BEGIN
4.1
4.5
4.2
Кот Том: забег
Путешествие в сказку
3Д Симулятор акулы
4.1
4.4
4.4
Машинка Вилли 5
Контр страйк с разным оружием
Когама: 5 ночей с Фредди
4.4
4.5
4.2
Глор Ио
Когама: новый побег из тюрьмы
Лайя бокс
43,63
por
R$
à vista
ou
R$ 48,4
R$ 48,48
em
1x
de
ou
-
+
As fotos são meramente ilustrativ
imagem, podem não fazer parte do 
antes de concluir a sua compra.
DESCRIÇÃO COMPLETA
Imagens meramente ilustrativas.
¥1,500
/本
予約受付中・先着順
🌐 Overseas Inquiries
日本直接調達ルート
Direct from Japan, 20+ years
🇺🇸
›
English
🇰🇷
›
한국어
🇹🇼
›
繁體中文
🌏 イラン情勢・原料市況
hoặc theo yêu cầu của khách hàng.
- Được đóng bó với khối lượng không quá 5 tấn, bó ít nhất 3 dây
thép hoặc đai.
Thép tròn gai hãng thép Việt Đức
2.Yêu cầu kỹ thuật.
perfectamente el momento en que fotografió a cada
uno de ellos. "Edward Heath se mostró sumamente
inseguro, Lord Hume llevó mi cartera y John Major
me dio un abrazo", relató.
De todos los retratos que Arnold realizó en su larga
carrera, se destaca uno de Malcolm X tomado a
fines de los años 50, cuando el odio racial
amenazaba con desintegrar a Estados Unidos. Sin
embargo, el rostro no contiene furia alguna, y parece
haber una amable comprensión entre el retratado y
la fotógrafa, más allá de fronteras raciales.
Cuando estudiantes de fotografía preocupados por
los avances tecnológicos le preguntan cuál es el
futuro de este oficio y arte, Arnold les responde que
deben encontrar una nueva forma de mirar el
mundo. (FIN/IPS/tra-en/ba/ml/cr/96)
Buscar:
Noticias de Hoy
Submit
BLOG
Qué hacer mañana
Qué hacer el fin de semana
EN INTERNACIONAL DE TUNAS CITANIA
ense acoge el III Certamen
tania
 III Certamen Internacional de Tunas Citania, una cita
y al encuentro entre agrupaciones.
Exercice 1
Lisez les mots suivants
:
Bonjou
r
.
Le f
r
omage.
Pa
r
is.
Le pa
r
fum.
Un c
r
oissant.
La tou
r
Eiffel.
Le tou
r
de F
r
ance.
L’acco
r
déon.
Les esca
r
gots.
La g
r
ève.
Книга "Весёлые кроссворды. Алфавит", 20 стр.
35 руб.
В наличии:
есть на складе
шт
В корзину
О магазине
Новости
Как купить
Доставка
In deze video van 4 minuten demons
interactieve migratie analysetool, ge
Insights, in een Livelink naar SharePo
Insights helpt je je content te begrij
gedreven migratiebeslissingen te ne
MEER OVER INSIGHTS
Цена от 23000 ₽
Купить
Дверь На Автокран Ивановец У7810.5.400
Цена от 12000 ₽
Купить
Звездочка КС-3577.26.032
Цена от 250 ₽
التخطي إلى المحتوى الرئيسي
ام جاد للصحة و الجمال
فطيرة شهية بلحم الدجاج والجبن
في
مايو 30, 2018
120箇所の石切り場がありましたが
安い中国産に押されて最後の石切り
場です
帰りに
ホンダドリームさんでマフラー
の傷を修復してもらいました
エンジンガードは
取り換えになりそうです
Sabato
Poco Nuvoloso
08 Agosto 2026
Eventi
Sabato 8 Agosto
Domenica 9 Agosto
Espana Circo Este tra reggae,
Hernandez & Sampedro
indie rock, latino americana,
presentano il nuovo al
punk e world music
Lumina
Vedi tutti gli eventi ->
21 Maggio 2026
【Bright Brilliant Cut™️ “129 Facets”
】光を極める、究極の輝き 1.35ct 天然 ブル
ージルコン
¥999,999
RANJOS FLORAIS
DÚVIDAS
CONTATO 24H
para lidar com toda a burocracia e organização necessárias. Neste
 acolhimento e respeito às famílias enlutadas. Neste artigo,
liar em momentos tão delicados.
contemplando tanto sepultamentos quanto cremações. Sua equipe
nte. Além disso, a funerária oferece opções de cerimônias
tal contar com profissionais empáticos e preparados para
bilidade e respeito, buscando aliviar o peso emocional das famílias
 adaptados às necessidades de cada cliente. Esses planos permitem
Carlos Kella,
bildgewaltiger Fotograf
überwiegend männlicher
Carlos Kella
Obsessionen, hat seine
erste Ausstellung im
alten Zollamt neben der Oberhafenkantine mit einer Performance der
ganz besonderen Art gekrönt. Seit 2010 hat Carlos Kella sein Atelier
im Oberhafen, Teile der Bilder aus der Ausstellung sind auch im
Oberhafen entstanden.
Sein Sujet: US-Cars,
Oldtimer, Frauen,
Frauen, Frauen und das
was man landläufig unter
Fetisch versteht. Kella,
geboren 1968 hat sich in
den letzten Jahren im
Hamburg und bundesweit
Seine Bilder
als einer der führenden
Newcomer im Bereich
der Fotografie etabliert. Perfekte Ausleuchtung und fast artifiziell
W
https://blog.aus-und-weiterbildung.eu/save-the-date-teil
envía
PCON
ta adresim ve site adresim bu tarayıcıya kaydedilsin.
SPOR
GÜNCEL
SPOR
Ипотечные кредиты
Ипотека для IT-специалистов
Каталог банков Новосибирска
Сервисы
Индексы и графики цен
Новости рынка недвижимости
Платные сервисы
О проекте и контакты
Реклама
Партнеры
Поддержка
END
What is needed:
Look through the listing above. Pick out each line with "para" and copy it.

The answer:
para lidar com toda a burocracia e organização necessárias. Neste
tal contar com profissionais empáticos e preparados para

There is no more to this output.